=== WORKING DATA ===
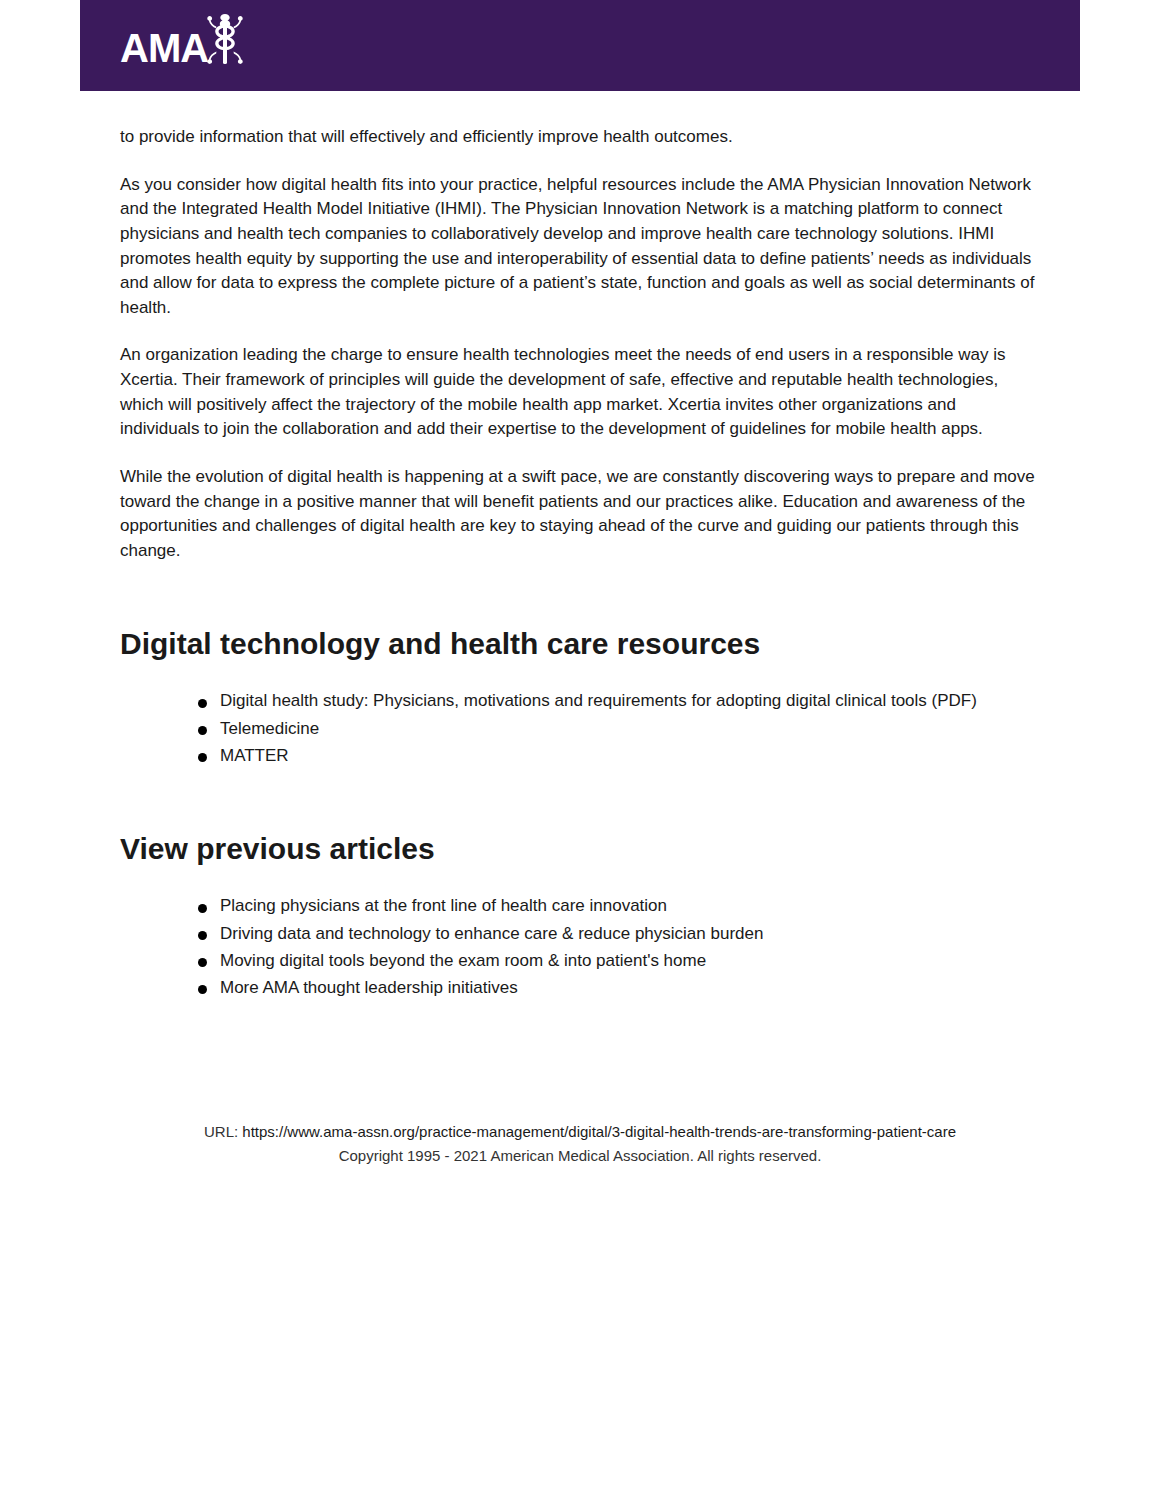AMA
to provide information that will effectively and efficiently improve health outcomes.
As you consider how digital health fits into your practice, helpful resources include the AMA Physician Innovation Network and the Integrated Health Model Initiative (IHMI). The Physician Innovation Network is a matching platform to connect physicians and health tech companies to collaboratively develop and improve health care technology solutions. IHMI promotes health equity by supporting the use and interoperability of essential data to define patients’ needs as individuals and allow for data to express the complete picture of a patient’s state, function and goals as well as social determinants of health.
An organization leading the charge to ensure health technologies meet the needs of end users in a responsible way is Xcertia. Their framework of principles will guide the development of safe, effective and reputable health technologies, which will positively affect the trajectory of the mobile health app market. Xcertia invites other organizations and individuals to join the collaboration and add their expertise to the development of guidelines for mobile health apps.
While the evolution of digital health is happening at a swift pace, we are constantly discovering ways to prepare and move toward the change in a positive manner that will benefit patients and our practices alike. Education and awareness of the opportunities and challenges of digital health are key to staying ahead of the curve and guiding our patients through this change.
Digital technology and health care resources
Digital health study: Physicians, motivations and requirements for adopting digital clinical tools (PDF)
Telemedicine
MATTER
View previous articles
Placing physicians at the front line of health care innovation
Driving data and technology to enhance care & reduce physician burden
Moving digital tools beyond the exam room & into patient's home
More AMA thought leadership initiatives
URL: https://www.ama-assn.org/practice-management/digital/3-digital-health-trends-are-transforming-patient-care
Copyright 1995 - 2021 American Medical Association. All rights reserved.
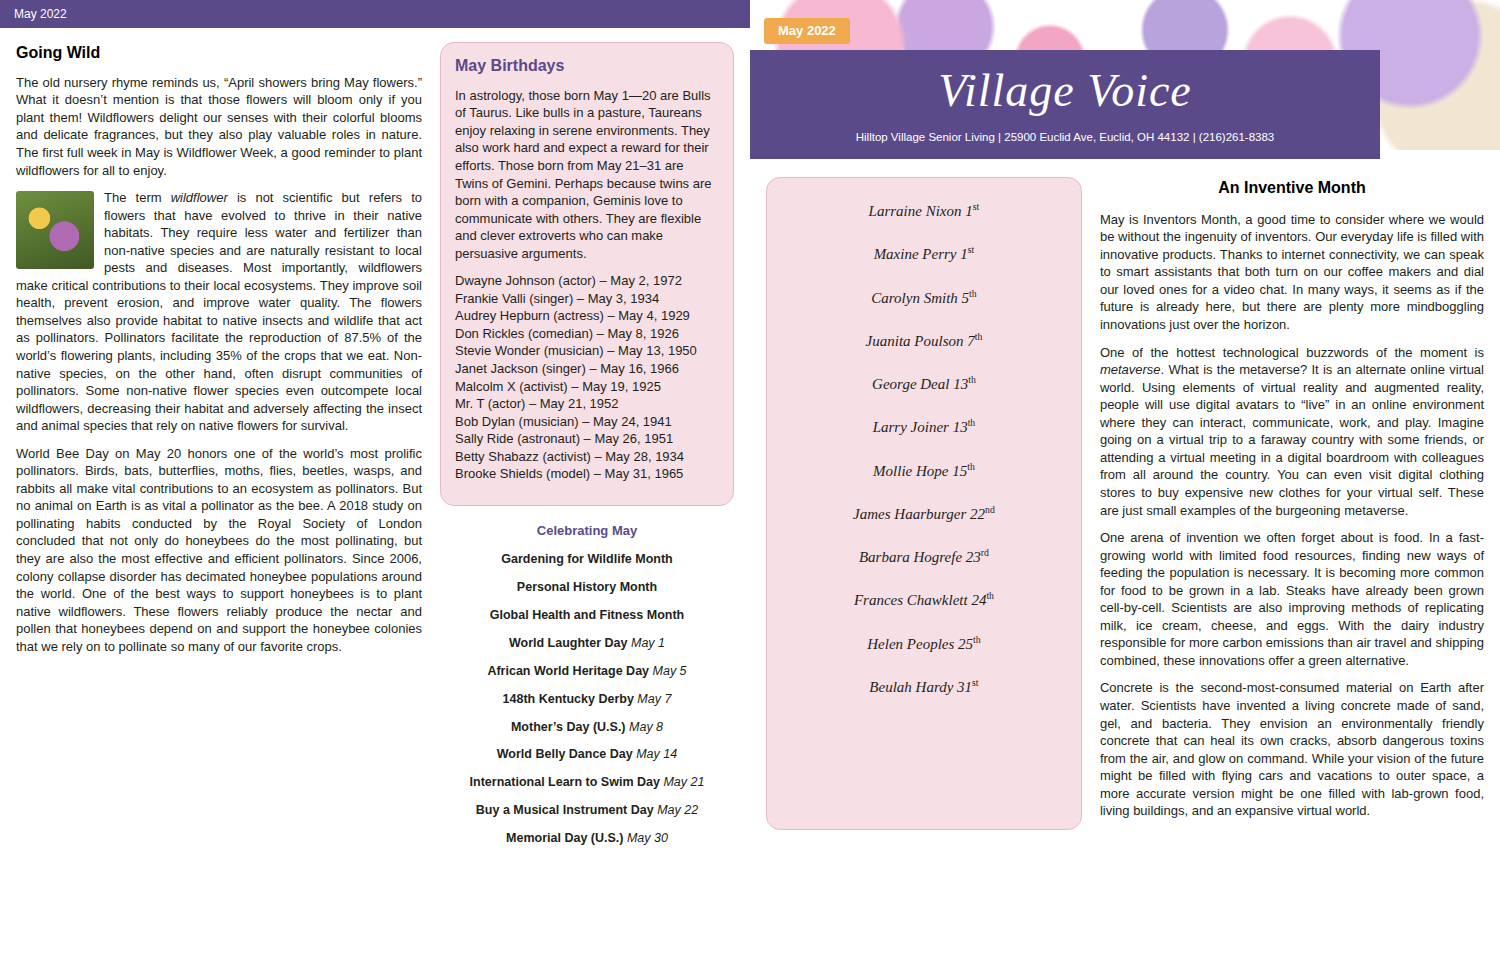May 2022
Going Wild
The old nursery rhyme reminds us, “April showers bring May flowers.” What it doesn’t mention is that those flowers will bloom only if you plant them! Wildflowers delight our senses with their colorful blooms and delicate fragrances, but they also play valuable roles in nature. The first full week in May is Wildflower Week, a good reminder to plant wildflowers for all to enjoy.
The term wildflower is not scientific but refers to flowers that have evolved to thrive in their native habitats. They require less water and fertilizer than non-native species and are naturally resistant to local pests and diseases. Most importantly, wildflowers make critical contributions to their local ecosystems. They improve soil health, prevent erosion, and improve water quality. The flowers themselves also provide habitat to native insects and wildlife that act as pollinators. Pollinators facilitate the reproduction of 87.5% of the world’s flowering plants, including 35% of the crops that we eat. Non-native species, on the other hand, often disrupt communities of pollinators. Some non-native flower species even outcompete local wildflowers, decreasing their habitat and adversely affecting the insect and animal species that rely on native flowers for survival.
World Bee Day on May 20 honors one of the world’s most prolific pollinators. Birds, bats, butterflies, moths, flies, beetles, wasps, and rabbits all make vital contributions to an ecosystem as pollinators. But no animal on Earth is as vital a pollinator as the bee. A 2018 study on pollinating habits conducted by the Royal Society of London concluded that not only do honeybees do the most pollinating, but they are also the most effective and efficient pollinators. Since 2006, colony collapse disorder has decimated honeybee populations around the world. One of the best ways to support honeybees is to plant native wildflowers. These flowers reliably produce the nectar and pollen that honeybees depend on and support the honeybee colonies that we rely on to pollinate so many of our favorite crops.
May Birthdays
In astrology, those born May 1—20 are Bulls of Taurus. Like bulls in a pasture, Taureans enjoy relaxing in serene environments. They also work hard and expect a reward for their efforts. Those born from May 21–31 are Twins of Gemini. Perhaps because twins are born with a companion, Geminis love to communicate with others. They are flexible and clever extroverts who can make persuasive arguments.
Dwayne Johnson (actor) – May 2, 1972
Frankie Valli (singer) – May 3, 1934
Audrey Hepburn (actress) – May 4, 1929
Don Rickles (comedian) – May 8, 1926
Stevie Wonder (musician) – May 13, 1950
Janet Jackson (singer) – May 16, 1966
Malcolm X (activist) – May 19, 1925
Mr. T (actor) – May 21, 1952
Bob Dylan (musician) – May 24, 1941
Sally Ride (astronaut) – May 26, 1951
Betty Shabazz (activist) – May 28, 1934
Brooke Shields (model) – May 31, 1965
Celebrating May
Gardening for Wildlife Month
Personal History Month
Global Health and Fitness Month
World Laughter Day May 1
African World Heritage Day May 5
148th Kentucky Derby May 7
Mother’s Day (U.S.) May 8
World Belly Dance Day May 14
International Learn to Swim Day May 21
Buy a Musical Instrument Day May 22
Memorial Day (U.S.) May 30
May 2022
Village Voice
Hilltop Village Senior Living | 25900 Euclid Ave, Euclid, OH 44132 | (216)261-8383
Larraine Nixon 1st
Maxine Perry 1st
Carolyn Smith 5th
Juanita Poulson 7th
George Deal 13th
Larry Joiner 13th
Mollie Hope 15th
James Haarburger 22nd
Barbara Hogrefe 23rd
Frances Chawklett 24th
Helen Peoples 25th
Beulah Hardy 31st
An Inventive Month
May is Inventors Month, a good time to consider where we would be without the ingenuity of inventors. Our everyday life is filled with innovative products. Thanks to internet connectivity, we can speak to smart assistants that both turn on our coffee makers and dial our loved ones for a video chat. In many ways, it seems as if the future is already here, but there are plenty more mindboggling innovations just over the horizon.
One of the hottest technological buzzwords of the moment is metaverse. What is the metaverse? It is an alternate online virtual world. Using elements of virtual reality and augmented reality, people will use digital avatars to “live” in an online environment where they can interact, communicate, work, and play. Imagine going on a virtual trip to a faraway country with some friends, or attending a virtual meeting in a digital boardroom with colleagues from all around the country. You can even visit digital clothing stores to buy expensive new clothes for your virtual self. These are just small examples of the burgeoning metaverse.
One arena of invention we often forget about is food. In a fast-growing world with limited food resources, finding new ways of feeding the population is necessary. It is becoming more common for food to be grown in a lab. Steaks have already been grown cell-by-cell. Scientists are also improving methods of replicating milk, ice cream, cheese, and eggs. With the dairy industry responsible for more carbon emissions than air travel and shipping combined, these innovations offer a green alternative.
Concrete is the second-most-consumed material on Earth after water. Scientists have invented a living concrete made of sand, gel, and bacteria. They envision an environmentally friendly concrete that can heal its own cracks, absorb dangerous toxins from the air, and glow on command. While your vision of the future might be filled with flying cars and vacations to outer space, a more accurate version might be one filled with lab-grown food, living buildings, and an expansive virtual world.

=== INSTRUCTIONS TO FOLLOW ===
Repeat exactly and only the lines from the start of the data above through the line that holds "An organization leading", inclusive. Pictures do not belong in the copy.

=== RESULT FOR THIS TASK ===
AMA
to provide information that will effectively and efficiently improve health outcomes.
As you consider how digital health fits into your practice, helpful resources include the AMA Physician Innovation Network and the Integrated Health Model Initiative (IHMI). The Physician Innovation Network is a matching platform to connect physicians and health tech companies to collaboratively develop and improve health care technology solutions. IHMI promotes health equity by supporting the use and interoperability of essential data to define patients’ needs as individuals and allow for data to express the complete picture of a patient’s state, function and goals as well as social determinants of health.
An organization leading the charge to ensure health technologies meet the needs of end users in a responsible way is Xcertia. Their framework of principles will guide the development of safe, effective and reputable health technologies, which will positively affect the trajectory of the mobile health app market. Xcertia invites other organizations and individuals to join the collaboration and add their expertise to the development of guidelines for mobile health apps.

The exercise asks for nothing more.